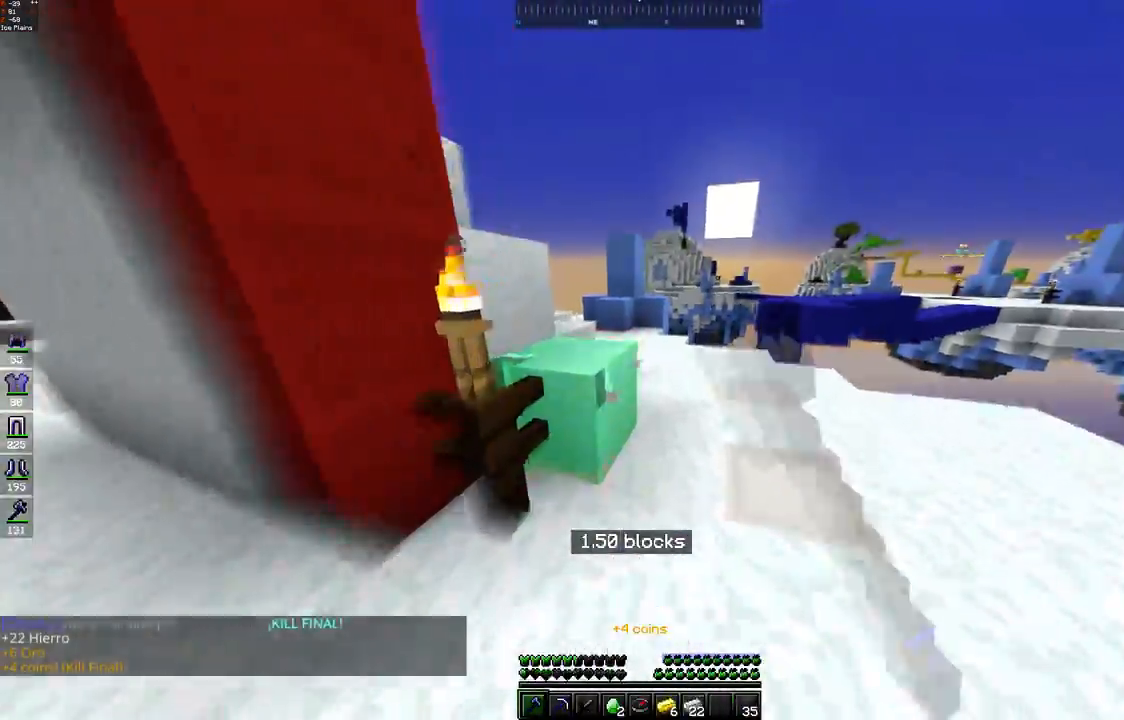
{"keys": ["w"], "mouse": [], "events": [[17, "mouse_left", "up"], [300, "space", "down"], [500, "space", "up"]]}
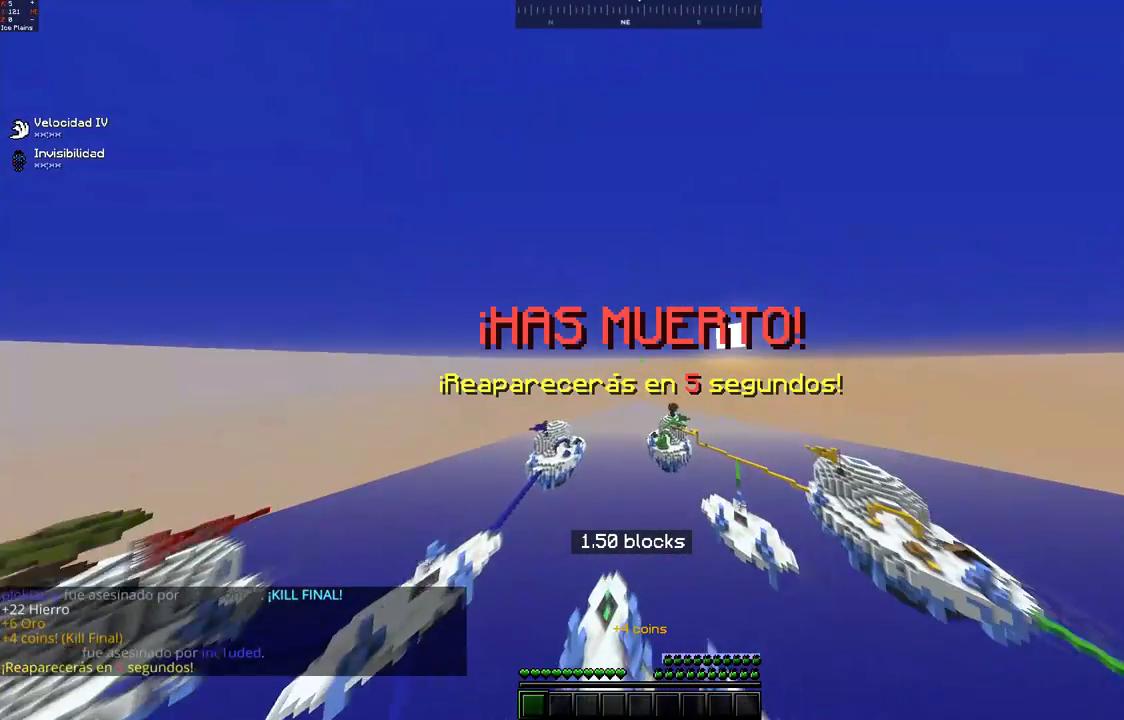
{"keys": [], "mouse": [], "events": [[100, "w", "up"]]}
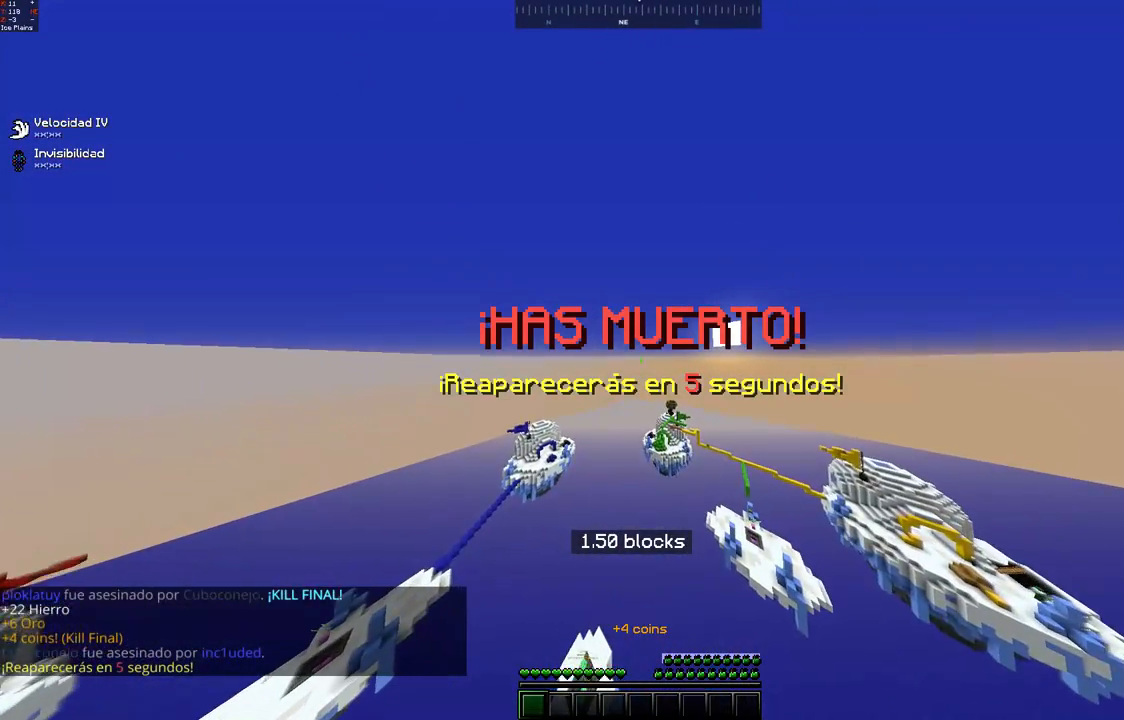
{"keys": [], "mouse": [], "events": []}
—————
— Directions for this task —
The preceding listing must be repeated exactly, with all images dropped.

— Response below —
{"keys": ["w"], "mouse": [], "events": [[17, "mouse_left", "up"], [300, "space", "down"], [500, "space", "up"]]}
{"keys": [], "mouse": [], "events": [[100, "w", "up"]]}
{"keys": [], "mouse": [], "events": []}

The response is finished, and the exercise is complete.